What you are asked to do: Reproduce the following lines word for word, leaving out the pictures.

Text data extracted from pages:
--

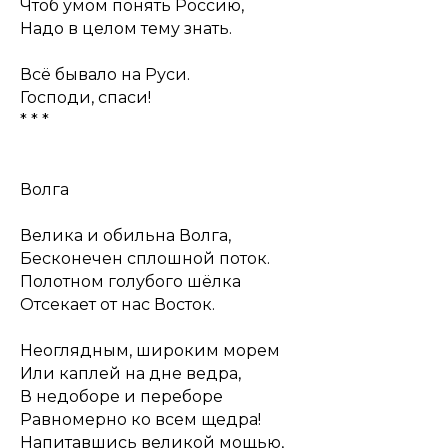
Чтоб умом понять Россию,
Надо в целом тему знать.
Всё бывало на Руси.
Господи, спаси!
* * *
Волга
Велика и обильна Волга,
Бесконечен сплошной поток.
Полотном голубого шёлка
Отсекает от нас Восток.
Неоглядным, широким морем
Или каплей на дне ведра,
В недоборе и переборе
Равномерно ко всем щедра!
Напитавшись великой мощью,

--

Solution for this exercise:
Чтоб умом понять Россию,
Надо в целом тему знать.
Всё бывало на Руси.
Господи, спаси!
* * *
Волга
Велика и обильна Волга,
Бесконечен сплошной поток.
Полотном голубого шёлка
Отсекает от нас Восток.
Неоглядным, широким морем
Или каплей на дне ведра,
В недоборе и переборе
Равномерно ко всем щедра!
Напитавшись великой мощью,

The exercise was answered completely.